Research Focuses
Research in the Williams Group
Polymer upcycling and fungal metabolism
Chemical valorization is a promising strategy to minimize the environmental hazard of end-of-life plastics; however, many common plastics, like polyethylene used in grocery bags, are devoid of sufficient functional handles to selectively generate products. Other plastics, like polystyrene from disposable cups, can be cleaved selectively but lack sufficient product value relative to the high volume of plastic waste. Biological upcycling of degradation products to valuable secondary metabolites addresses both of these concerns.
Thermoplastic Upcycling. Together with our collaborators in USC’s Mann School of Pharmacy, we demonstrate the conversion of dicarboxylic acids of variable chain length obtained from polyethylene degradation to asperbenzaldehyde and citreoviridin. Genetically modified Aspergillus nidulans enables selection of the desired secondary metabolite.
We also explore the upcycling of polystyrene by conversion to benzoic acid followed by biocatalytic upgrading to ergothioneine, mutilin, and pleuromutilin. Selectivity for the secondary metabolite is again enabled through genetic modification of the biocatalyst. Alternatively, we show success using the benzoic acid from polystyrene upcycling to culture other fungal spores, such as Aspergillus flavus AF36 – an EPA approved biocontrol agent to combat aflatoxins accumulation in agriculture.
Thermoset Upcycling. Inspired by our success in upcycling polystyrene, we utilize a similar approach to valorize polystyrene-polyester crosslinked composites. We are able to obtain (2Z,4Z,6E)-octa-2,4,6-trienoic acid and clean, high-quality carbon fibers, the latter of which can be remanufactured into high-performance second-generation composites.
Composite recycling – Matrix depolymerizations and fiber recovery
Fiber reinforced polymers (FRPs) are excellent materials that see widespread application due to their high strength-to-weight ratio and chemical/physical resilience. However, the same properties that make FRPs useful during their lifecycle make them incredibly difficult to break apart and valorize at their end-of-life. Together with our collaborators in USC’s MC Gill Composite Center we are exploring a variety of approaches to convert thermoset polymer matrices into feedstock monomers whilst recovering the fiber weaves.
Mechanistic Studies of Depolymerization. We synthesize models of the matrix and study their decomposition under polymer degradation conditions to better understand how to optimize process efficiency and monomer recovery.
Depolymerizing and Remanufacturing Composites. Our team has demonstrated the applicability of our conditions on real-world fiber reinforced composite materials. Monomer precursors are recovered in high purity along with clean, high-quality carbon fibers.
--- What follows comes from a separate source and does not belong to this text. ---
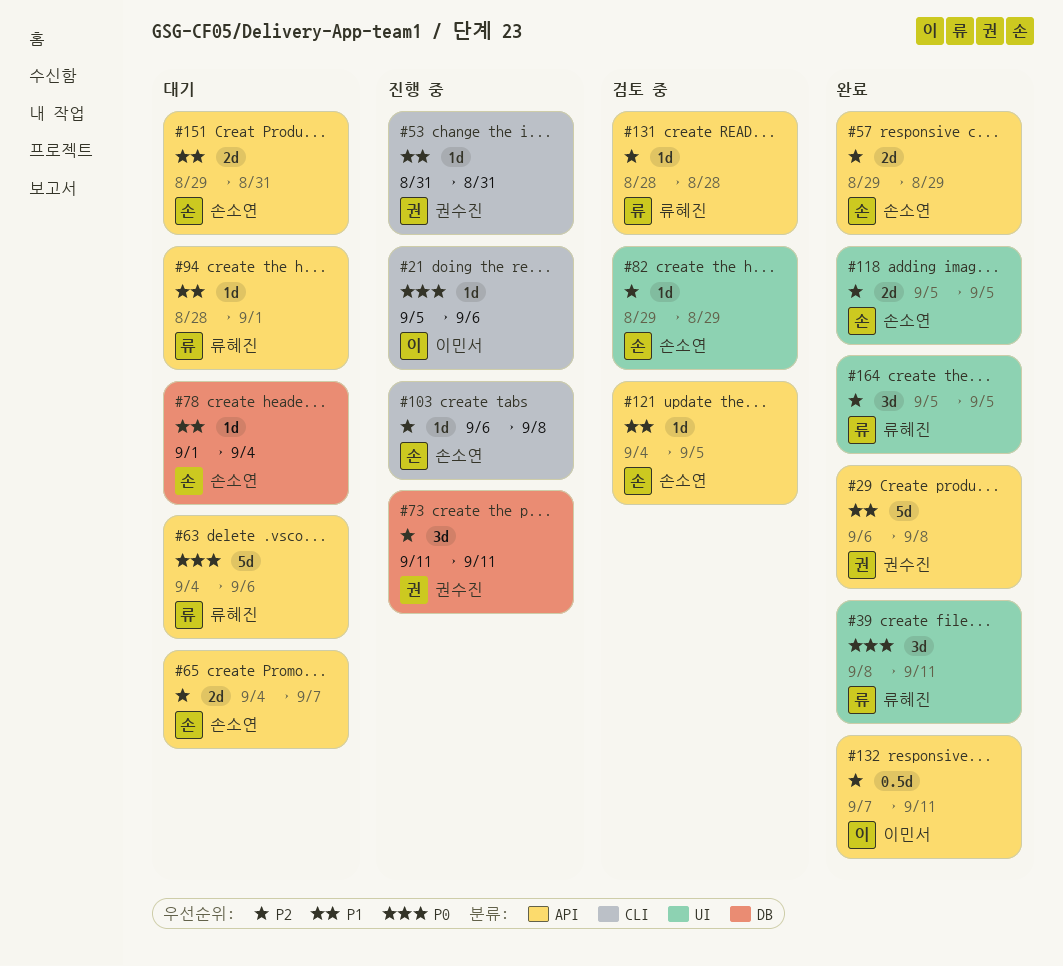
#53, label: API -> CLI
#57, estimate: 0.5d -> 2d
We then show applicability of the recovered fibers to remanufacture high-performance second-generation composites.
New Approaches to Hydride Manipulation
We are developing new catalysts and conditions to manipulate hydrides such as various C-H and other X-H bonds. Particularly, we’re interested in coordinatively directed hydride abstraction and new reactions for complex molecule synthesis that feature C-H activation. To achieve these goals, we will employ strategies of catalyst design, thus exploring novel organometallic and coordination chemistry, and target-oriented new organic reaction development.
Mechanistic Studies of the Shvo Bifunctional Catalyst. A major emphasis of our group has been to understand thereactivity of organometallic complexes that interact with target substrates through both their metal and ligand.One such complex is the Shvo catalyst, 1.
New Catalyst Development. Using the Shvo chemistry as a template, we have designed a new Ru, B scaffold for manipulation of hydride groups. This structural motif gave us the first example of an agnostic bond that is strong enough to displace a ligand from a coordinately saturated metal center, 8. We measured the thermochemistry of this displacement by NMR inversion recovery.
Dehydrogenation of Ammonia Borane. We have applied our catalyst systems to a number of reactions, most notably the dehydrogenation of ammonia borane, a prospective hydrogen storage material. DOI: 10.1021/ja2058154 Our best catalytic systems are air stable, reusable, and can liberate up to 4.6 weight per cent H2 from an ammonia borane slurry.
Mechanistic Elucidation. We are uncovering the mechanistic details of ammonia borane dehydrogenation as part of our ongoing project to understand and utilize hydride transfer reactions that are catalyzed by bifunctional transition metal complexes.
Chemical Probes for Biology and Medicine
Simultaneously and synergistically with our organometallic work, we are devising conceptually novel chemical tools for research and clinical use.Along these lines, we are currently developing the first ultrasound-activated MRI contrast agent.